There were 2 queries in the QuestDB benchmark over the same table. ClickHouse didn't even try to match both of them choosing one as a victim. I guess that's what happens when you optimise the data storage for one query.


No, there are no indexes in QuestDB in the article. None. Zero. That's bold mistake in the ClickHouse article. Should be named Yes, QuestDb is Faster.


Why does the lack of indexes matter? Especially when the size on disk is so much higher? Defining a sensible index isn't an unreasonable or daunting task, and minimal effort in CH got a 4x speedup over QuestDB. "It's faster if you invest literally zero time making it efficient" doesn't offer any practical benefit to anyone.

If it was demonstrated that Quest did a better job overall in the majority of cases where an optimization would have been missed, that's one thing. But this feels awfully nitpicky.

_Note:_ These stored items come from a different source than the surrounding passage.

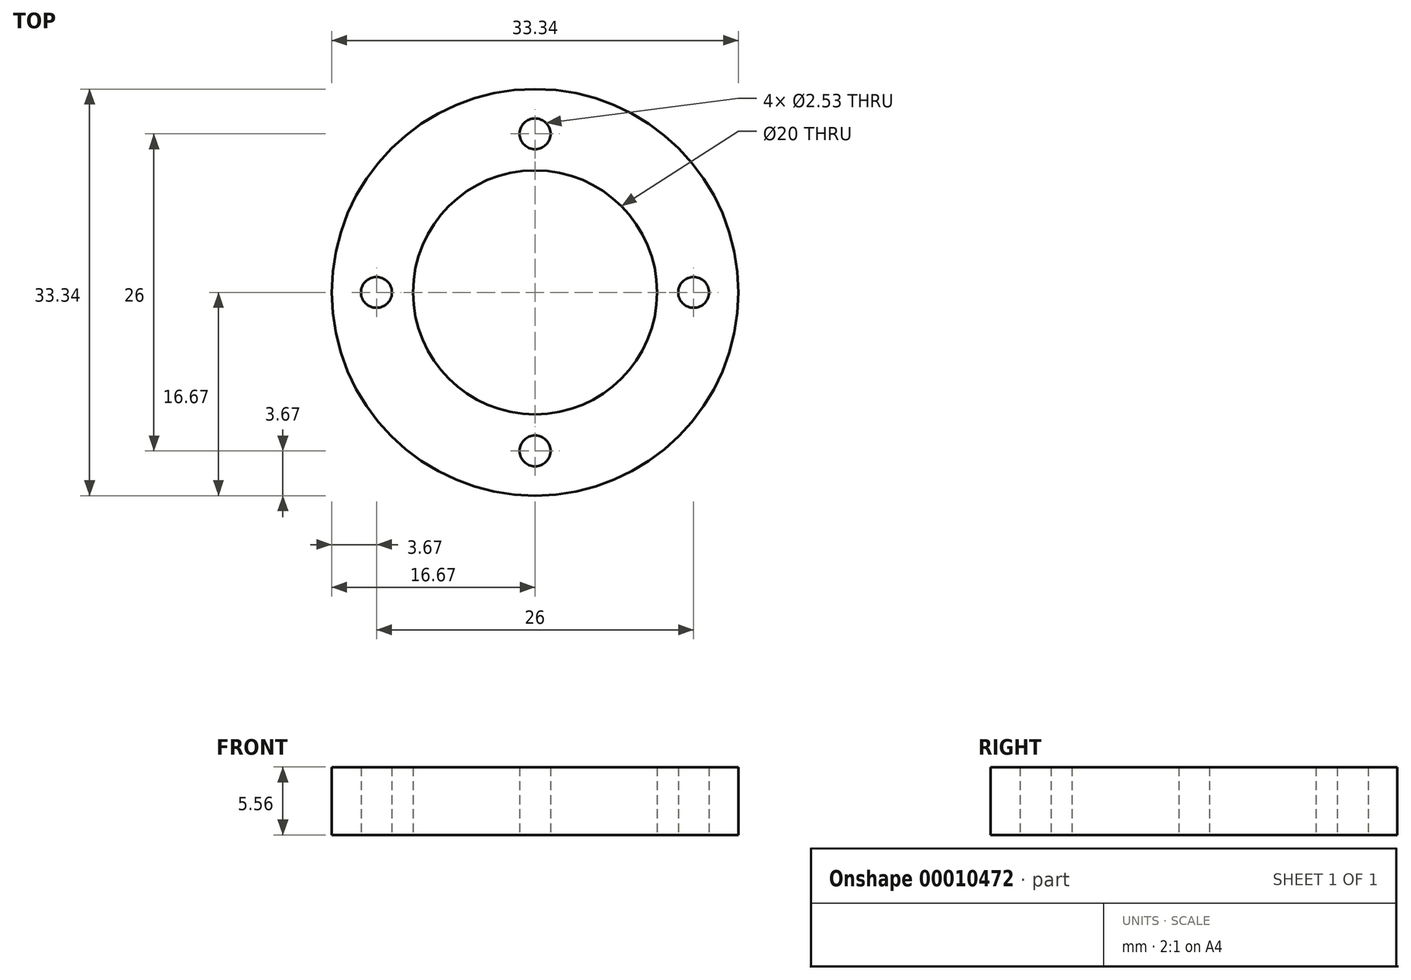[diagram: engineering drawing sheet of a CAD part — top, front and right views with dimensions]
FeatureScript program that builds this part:
annotation { "Feature Type Name" : "Feature", "Feature Type Description" : "" }
export const myFeature = defineFeature(function(context is Context, id is Id, definition is map)
    precondition{}
    {
        {
            var Q0;
            Q0=qCreatedBy(makeId("Top.planeOp"),FACE);
            var sketch = newSketch(context, id + "F0", { "sketchPlane" : qUnion([Q0])});
            skCircle(sketch, "E0", {"center": v(0, 0) * mm, "radius": 16.67 * mm});
            skCircle(sketch, "E1", {"center": v(0, 0) * mm, "radius": 10 * mm});
            skCircle(sketch, "E2", {"center": v(0, 0) * mm, "radius": 13 * mm, "construction": true});
            skCircle(sketch, "E3", {"center": v(-13, 0) * mm, "radius": 1.26 * mm});
            skCircle(sketch, "E4.1.0", {"center": v(0, -13) * mm, "radius": 1.26 * mm});
            skCircle(sketch, "E4.2.0", {"center": v(13, 0) * mm, "radius": 1.26 * mm});
            skCircle(sketch, "E4.3.0", {"center": v(0, 13) * mm, "radius": 1.26 * mm});
            skSolve(sketch);
        }
        {
            var Q0;
            Q0 = qSketchRegion(id + "F0", true);
            extrude(context, id + "F1", {"entities" : qUnion([Q0]), "depth" : 5.56 * mm});
        }
    });
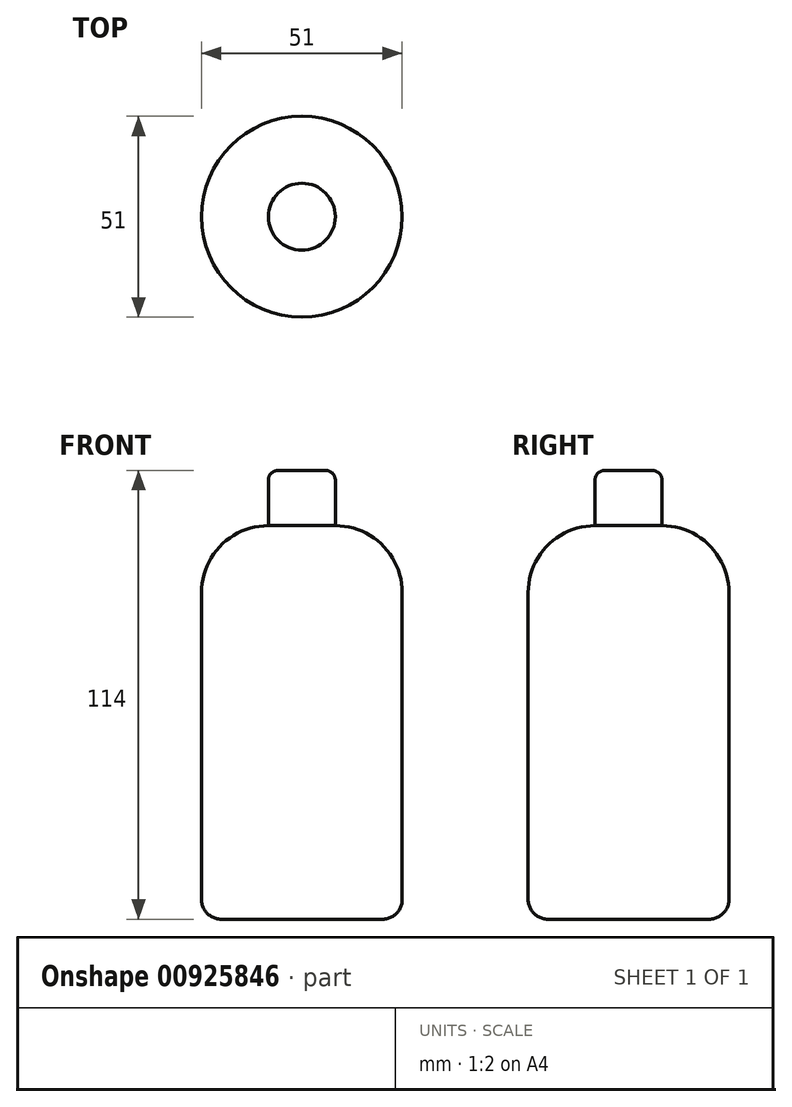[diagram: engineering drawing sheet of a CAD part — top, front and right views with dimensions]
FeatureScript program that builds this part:
annotation { "Feature Type Name" : "Feature", "Feature Type Description" : "" }
export const myFeature = defineFeature(function(context is Context, id is Id, definition is map)
    precondition{}
    {
        {
            var Q0;
            Q0=qCreatedBy(makeId("Front.planeOp"),FACE);
            var sketch = newSketch(context, id + "F0", { "sketchPlane" : qUnion([Q0])});
            skLineSegment(sketch, "E0", {"start": v(0, 0) * mm, "end": v(25.5, 0) * mm});
            skLineSegment(sketch, "E1", {"start": v(25.5, 0) * mm, "end": v(25.5, 83) * mm});
            skLineSegment(sketch, "E2", {"start": v(8.5, 100) * mm, "end": v(0, 100) * mm});
            skLineSegment(sketch, "E3", {"start": v(0, 100) * mm, "end": v(0, 0) * mm});
            skPoint(sketch, "E4.visualSharp", {"position": v(25.5, 100) * mm});
            skArc(sketch, "E4.filletArc", {"start": v(25.5, 83) * mm, "mid": v(20.52, 95.02) * mm, "end": v(8.5, 100) * mm});
            skSolve(sketch);
        }
        {
            var Q0;
            Q0=makeQuery(id+"F0.imprint","IMPRINT",FACE,{"disambiguationData":[TD([[makeQuery(id+"F0.imprint","IMPRINT",EDGE,{"derivedFrom":sQuery(id+"F0.wireOp",EDGE,"E0")}),1.0]])]});
            var Q1;
            Q1=sQuery(id+"F0.wireOp",EDGE,"E3");
            revolve(context, id + "F1", {"surfaceOperationType" : NewSurfaceOperationType.NEW, "entities" : qUnion([Q0]), "axis" : qUnion([Q1]), "revolveType" : RevolveType.FULL});
        }
        {
            var Q0;
            Q0=makeQuery(id+"F1.opRevolve","SWEPT_FACE",FACE,{"disambiguationData":[OSD([sQuery(id+"F0.wireOp",EDGE,"E2")])]});
            var sketch = newSketch(context, id + "F2", { "sketchPlane" : qUnion([Q0])});
            skCircle(sketch, "E5.0", {"center": v(0, 0) * mm, "radius": 8.5 * mm});
            skSolve(sketch);
        }
        {
            var Q0;
            Q0=qSketchRegion(id+"F2",true);
            extrude(context, id + "F3", {"entities" : qUnion([Q0]), "operationType" : NewBodyOperationType.ADD, "depth" : 14 * mm, "offsetDistance" : 25 * mm});
        }
        {
            var Q0;
            Q0=makeQuery(id+"F3.opExtrude","CAP_EDGE",EDGE,{"disambiguationData":[OSD([sQuery(id+"F2.wireOp",EDGE,"E5.0")])],"isStart":false});
            fillet(context, id + "F4", {"entities" : qUnion([Q0]), "radius" : 2.4 * mm, "tangentPropagation" : true, "allowEdgeOverflow" : false});
        }
        {
            var Q0;
            Q0=makeQuery(id+"F1.opRevolve","SWEPT_EDGE",EDGE,{"disambiguationData":[OSD([sQuery(id+"F0.wireOp",EDGE,"E0"),sQuery(id+"F0.wireOp",EDGE,"E1")])]});
            fillet(context, id + "F5", {"entities" : qUnion([Q0]), "radius" : 5 * mm, "tangentPropagation" : true, "allowEdgeOverflow" : false});
        }
    });
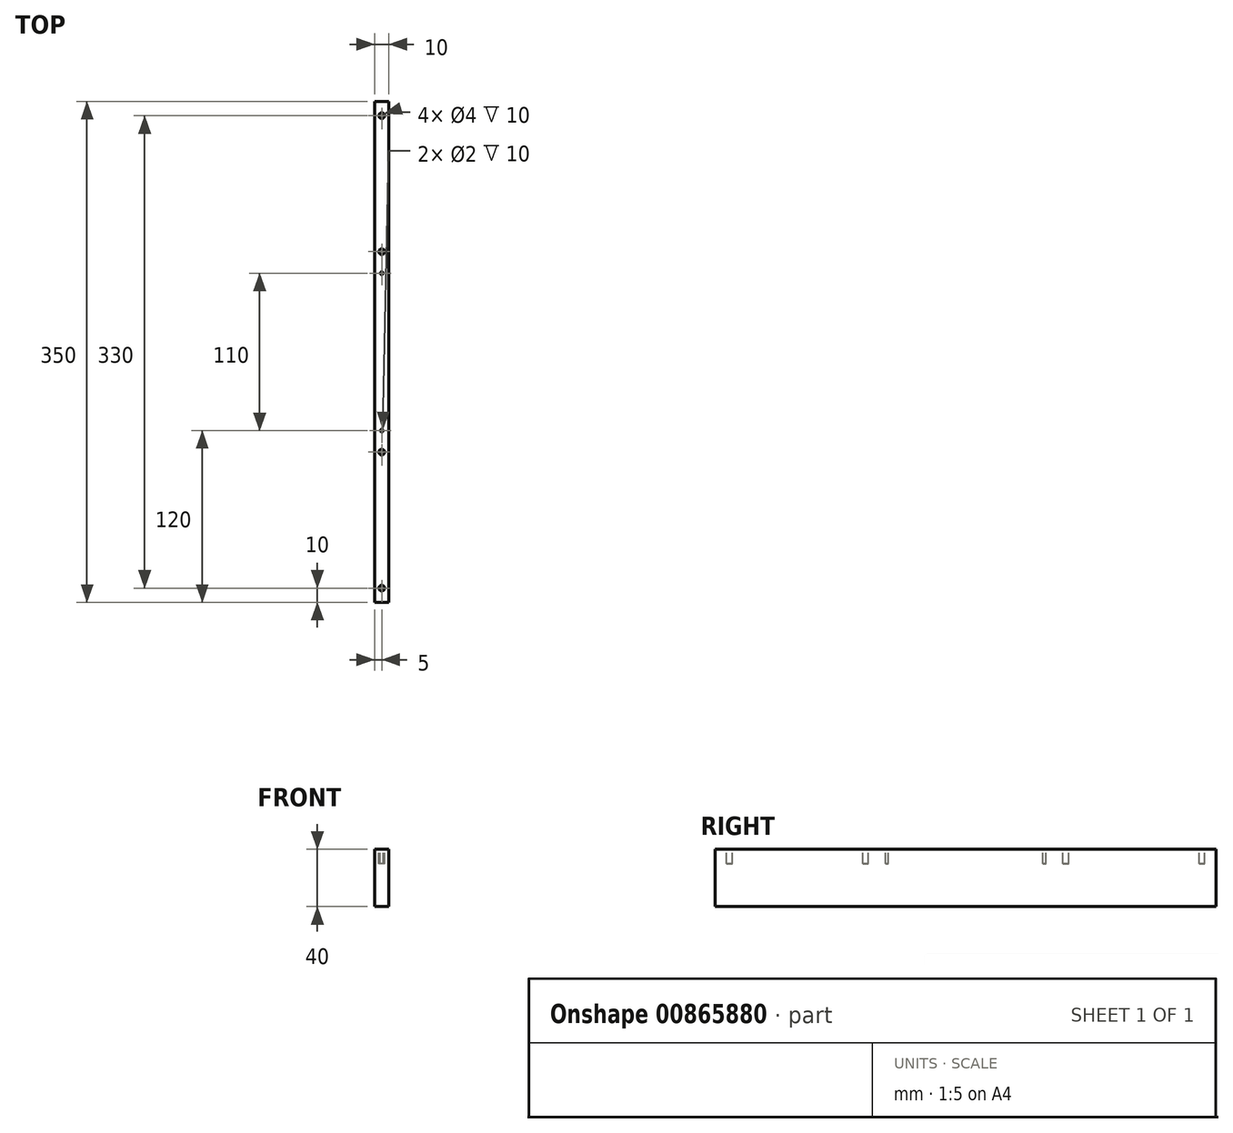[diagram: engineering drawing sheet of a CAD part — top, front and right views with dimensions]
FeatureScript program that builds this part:
annotation { "Feature Type Name" : "Feature", "Feature Type Description" : "" }
export const myFeature = defineFeature(function(context is Context, id is Id, definition is map)
    precondition{}
    {
        {
            var Q0;
            Q0=qCreatedBy(makeId("Front.planeOp"),FACE);
            var sketch = newSketch(context, id + "F0", { "sketchPlane" : qUnion([Q0])});
            skLineSegment(sketch, "E0.bottom", {"start": v(0, 0) * mm, "end": v(10, 0) * mm});
            skLineSegment(sketch, "E0.top", {"start": v(0, 40) * mm, "end": v(10, 40) * mm});
            skLineSegment(sketch, "E0.left", {"start": v(0, 0) * mm, "end": v(0, 40) * mm});
            skLineSegment(sketch, "E0.right", {"start": v(10, 0) * mm, "end": v(10, 40) * mm});
            skSolve(sketch);
        }
        {
            var Q0;
            Q0 = qSketchRegion(id + "F0", true);
            extrude(context, id + "F1", {"entities" : qUnion([Q0]), "depth" : 350 * mm, "offsetDistance" : 25 * mm});
        }
        {
            var Q0;
            Q0=makeQuery(id+"F1.opExtrude","SWEPT_FACE",FACE,{"disambiguationData":[OSD([sQuery(id+"F0.wireOp",EDGE,"E0.top")])]});
            var sketch = newSketch(context, id + "F2", { "sketchPlane" : qUnion([Q0])});
            skCircle(sketch, "E1", {"center": v(5, -120) * mm, "radius": 1 * mm});
            skCircle(sketch, "E2", {"center": v(5, -230) * mm, "radius": 1 * mm});
            skCircle(sketch, "E3", {"center": v(5, -340) * mm, "radius": 2 * mm});
            skPoint(sketch, "E3.centerSnap0", {"position": v(5, -350) * mm});
            skCircle(sketch, "E4", {"center": v(5, -245) * mm, "radius": 2 * mm});
            skCircle(sketch, "E5", {"center": v(5, -10) * mm, "radius": 2 * mm});
            skPoint(sketch, "E5.centerSnap0", {"position": v(5, 0) * mm});
            skCircle(sketch, "E6", {"center": v(5, -105) * mm, "radius": 2 * mm});
            skSolve(sketch);
        }
        {
            var Q0;
            Q0 = qSketchRegion(id + "F2", true);
            extrude(context, id + "F3", {"entities" : qUnion([Q0]), "operationType" : NewBodyOperationType.REMOVE, "oppositeDirection" : true, "depth" : 10 * mm, "offsetDistance" : 25 * mm});
        }
    });
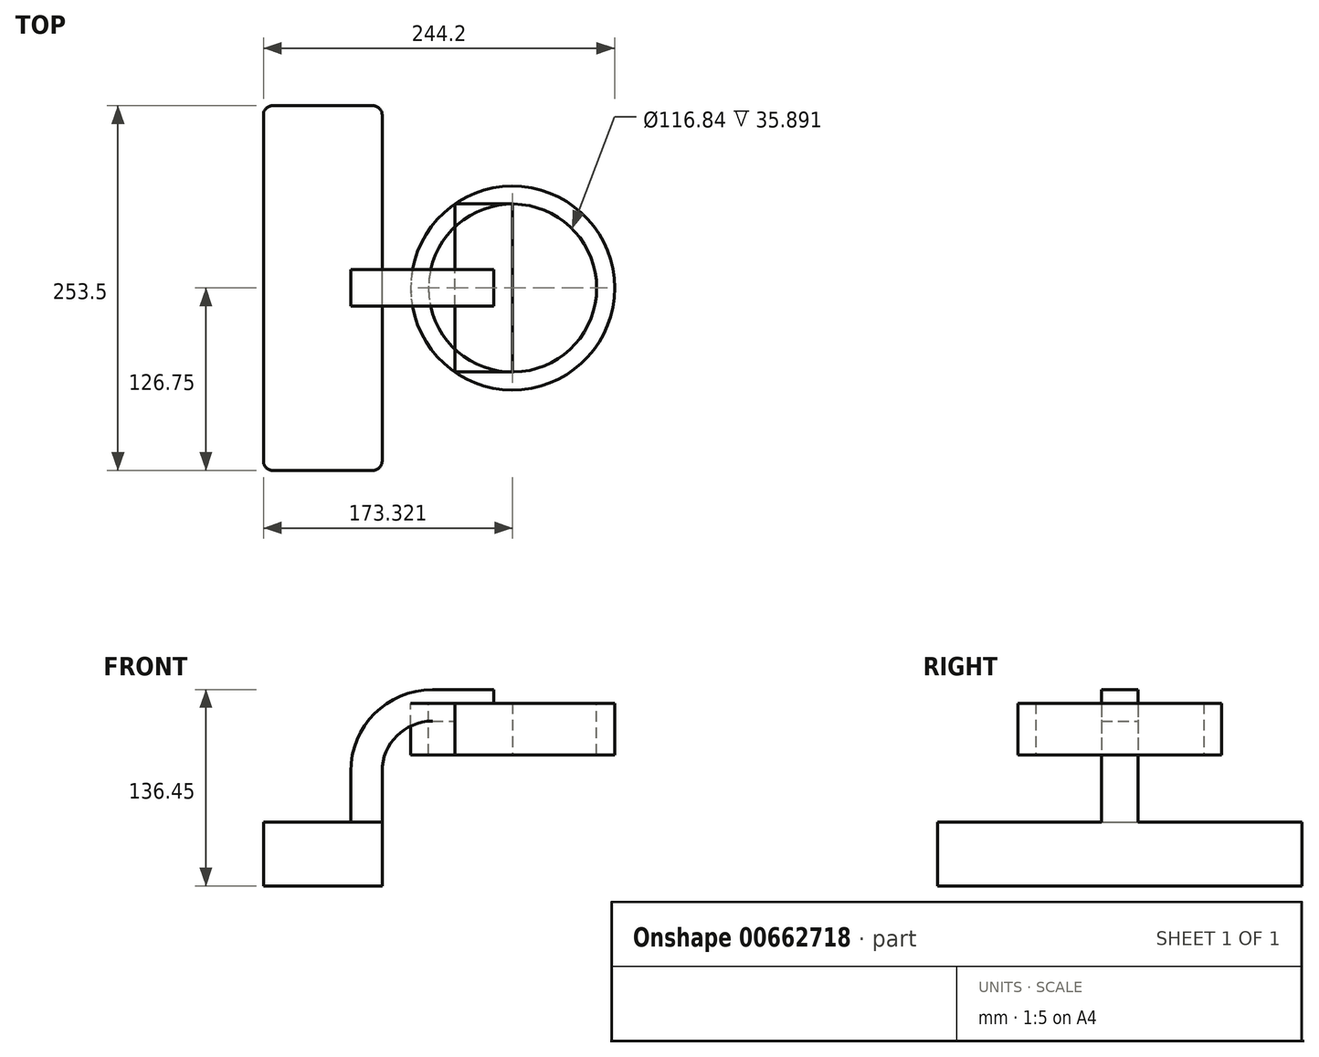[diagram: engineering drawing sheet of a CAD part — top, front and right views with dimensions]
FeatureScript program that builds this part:
annotation { "Feature Type Name" : "Feature", "Feature Type Description" : "" }
export const myFeature = defineFeature(function(context is Context, id is Id, definition is map)
    precondition{}
    {
        {
            var Q0;
            Q0=qCreatedBy(makeId("Front.planeOp"),FACE);
            var sketch = newSketch(context, id + "F0", { "sketchPlane" : qUnion([Q0])});
            skLineSegment(sketch, "E0.bottom", {"start": v(-41.5, 12.5) * mm, "end": v(41.06, 12.5) * mm});
            skLineSegment(sketch, "E0.top", {"start": v(-41.5, -31.95) * mm, "end": v(41.06, -31.95) * mm});
            skLineSegment(sketch, "E0.left", {"start": v(-41.5, 12.5) * mm, "end": v(-41.5, -31.95) * mm});
            skLineSegment(sketch, "E0.right", {"start": v(41.06, 12.5) * mm, "end": v(41.06, -31.95) * mm});
            skLineSegment(sketch, "E1.bottom", {"start": v(91.7, 95.12) * mm, "end": v(131.83, 95.12) * mm});
            skLineSegment(sketch, "E1.top", {"start": v(91.7, 59.23) * mm, "end": v(131.83, 59.23) * mm});
            skLineSegment(sketch, "E1.left", {"start": v(91.7, 95.12) * mm, "end": v(91.7, 59.23) * mm});
            skLineSegment(sketch, "E1.right", {"start": v(131.83, 95.12) * mm, "end": v(131.83, 59.23) * mm});
            skLineSegment(sketch, "E2", {"start": v(41.06, 12.5) * mm, "end": v(41.06, 47.7) * mm});
            skArc(sketch, "E3", {"start": v(41.06, 47.7) * mm, "mid": v(51.29, 72.4) * mm, "end": v(75.98, 82.63) * mm});
            skLineSegment(sketch, "E4", {"start": v(75.98, 82.63) * mm, "end": v(118.54, 82.63) * mm});
            skLineSegment(sketch, "E5.0", {"start": v(75.98, 104.5) * mm, "end": v(118.54, 104.5) * mm});
            skArc(sketch, "E5.1", {"start": v(19.2, 47.7) * mm, "mid": v(35.83, 87.86) * mm, "end": v(75.98, 104.5) * mm});
            skLineSegment(sketch, "E5.2", {"start": v(19.2, 18.52) * mm, "end": v(19.2, 47.7) * mm});
            skLineSegment(sketch, "E6", {"start": v(118.54, 104.5) * mm, "end": v(118.54, 82.63) * mm});
            skFitSpline(sketch, "E7", {"points": [v(-41.5, 12.5) * mm, v(75.98, 104.5) * mm], "startDerivative": vector(9.82, 137.08) * mm, "endDerivative": vector(125, -57.42) * mm});
            skLineSegment(sketch, "E8", {"start": v(19.2, 18.52) * mm, "end": v(19.2, 12.5) * mm});
            skSolve(sketch);
        }
        {
            var Q0;
            Q0=makeQuery(id+"F0.imprint","IMPRINT",FACE,{"disambiguationData":[TD([[makeQuery(id+"F0.imprint","IMPRINT",EDGE,{"derivedFrom":sQuery(id+"F0.wireOp",EDGE,"E0.top")}),1.0]])]});
            extrude(context, id + "F1", {"entities" : qUnion([Q0]), "endBound" : BoundingType.SYMMETRIC, "depth" : 253.5 * mm, "offsetDistance" : 25.4 * mm});
        }
        {
            var Q0;
            {var subQ8=sQuery(id+"F0.wireOp",EDGE,"E2");Q0=makeQuery(id+"F0.imprint","IMPRINT",FACE,{"disambiguationData":[TD([[makeQuery(id+"F0.imprint","IMPRINT",EDGE,{"derivedFrom":subQ8}),1.0]])]});}
            extrude(context, id + "F2", {"entities" : qUnion([Q0]), "operationType" : NewBodyOperationType.ADD, "endBound" : BoundingType.SYMMETRIC, "depth" : 25.4 * mm, "offsetDistance" : 25.4 * mm});
        }
        {
            var Q0;
            {var subQ2=sQuery(id+"F0.wireOp",EDGE,"E1.top");Q0=makeQuery(id+"F0.imprint","IMPRINT",FACE,{"disambiguationData":[TD([[makeQuery(id+"F0.imprint","IMPRINT",EDGE,{"derivedFrom":subQ2}),1.0]])]});}
            var Q1;
            {var subQ0=sQuery(id+"F0.wireOp",EDGE,"E1.left");var subQ1=sQuery(id+"F0.wireOp",EDGE,"E1.bottom");var subQ2=makeQuery(id+"F0.imprint","INTERSECT",VERTEX,{"derivedFrom":[subQ1,subQ0]});Q1=makeQuery(id+"F0.imprint","IMPRINT",FACE,{"disambiguationData":[TD([[makeQuery(id+"F0.imprint","IMPRINT",EDGE,{"disambiguationData":[TD([[subQ2,-1.0]])],"derivedFrom":subQ1}),-1.0]])]});}
            extrude(context, id + "F3", {"entities" : qUnion([Q0, Q1]), "operationType" : NewBodyOperationType.ADD, "endBound" : BoundingType.SYMMETRIC, "depth" : 116.84 * mm, "offsetDistance" : 25.4 * mm});
        }
        {
            var Q0;
            Q0=makeQuery(id+"F0.imprint","IMPRINT",FACE,{"disambiguationData":[TD([[makeQuery(id+"F0.imprint","IMPRINT",EDGE,{"derivedFrom":sQuery(id+"F0.wireOp",EDGE,"E5.1")}),1.0]])]});
            extrude(context, id + "F4", {"entities" : qUnion([Q0]), "operationType" : NewBodyOperationType.ADD, "endBound" : BoundingType.SYMMETRIC, "depth" : 2.54 * mm, "offsetDistance" : 25.4 * mm});
        }
        {
            var Q0;
            Q0=makeQuery(id+"F3.opExtrude","CAP_FACE",FACE,{"disambiguationData":[OSD([sQuery(id+"F0.wireOp",EDGE,"E1.bottom"),sQuery(id+"F0.wireOp",EDGE,"E1.top"),sQuery(id+"F0.wireOp",EDGE,"E1.left"),sQuery(id+"F0.wireOp",EDGE,"E1.right")])],"isStart":true});
            var Q1;
            Q1=sQuery(id+"F0.wireOp",EDGE,"E1.right");
            revolve(context, id + "F5", {"entities" : qUnion([Q0]), "axis" : qUnion([Q1]), "revolveType" : RevolveType.FULL});
        }
        {
            var Q0;
            Q0=makeQuery(id+"F1.opExtrude","CAP_EDGE",EDGE,{"disambiguationData":[OSD([sQuery(id+"F0.wireOp",EDGE,"E0.right")])],"isStart":true});
            var Q1;
            Q1=makeQuery(id+"F1.opExtrude","CAP_EDGE",EDGE,{"disambiguationData":[OSD([sQuery(id+"F0.wireOp",EDGE,"E0.right")])],"isStart":false});
            var Q2;
            Q2=makeQuery(id+"F1.opExtrude","CAP_EDGE",EDGE,{"disambiguationData":[OSD([sQuery(id+"F0.wireOp",EDGE,"E0.left")])],"isStart":false});
            var Q3;
            Q3=makeQuery(id+"F1.opExtrude","CAP_EDGE",EDGE,{"disambiguationData":[OSD([sQuery(id+"F0.wireOp",EDGE,"E0.left")])],"isStart":true});
            fillet(context, id + "F6", {"entities" : qUnion([Q0, Q1, Q2, Q3]), "radius" : 6.35 * mm, "tangentPropagation" : true, "allowEdgeOverflow" : false});
        }
    });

The article is not _just adding an index_. They are embedding one of the search fields in a table _primary key_. That likely means the whole physical table layout is tailored for that single specific query.

While it can help to win this very benchmark it's questionable whether it's usable in practice. Chances are an analytical database serves queries of various shapes. If you only need to run a single query over and over again then you might be better off with a stream processing engine anyway.


The primary key is, in effect, an index. Specializing on the latitude field of a table of geographic data seems like an incredibly small thing to nitpick.


Yeah, I've read more carefully and it seems they're doing full scan.


Looks like QuestDB is faster if you don't optimize your table storage for 1 query.

But if you are okay that only limited number of columns to be scanned faster than others ClickHouse comes first.


What if the purpose of the article is to compare queries without indexes?


Doesn't matter, since that clearly wasn't the purpose of the article. After all, they were totally happy to add an index for another competing DB as long as they happened to win that comparison. Then they crow about how they beat having an index.

Pretty sleazy.


So, maybe do not create specific scenarios for corner cases and then generalize outcome? And write articles about common scenarios that is important for people who will use technology on daily basis.


My personal view is that having fast queries without indexes is quite general outcome.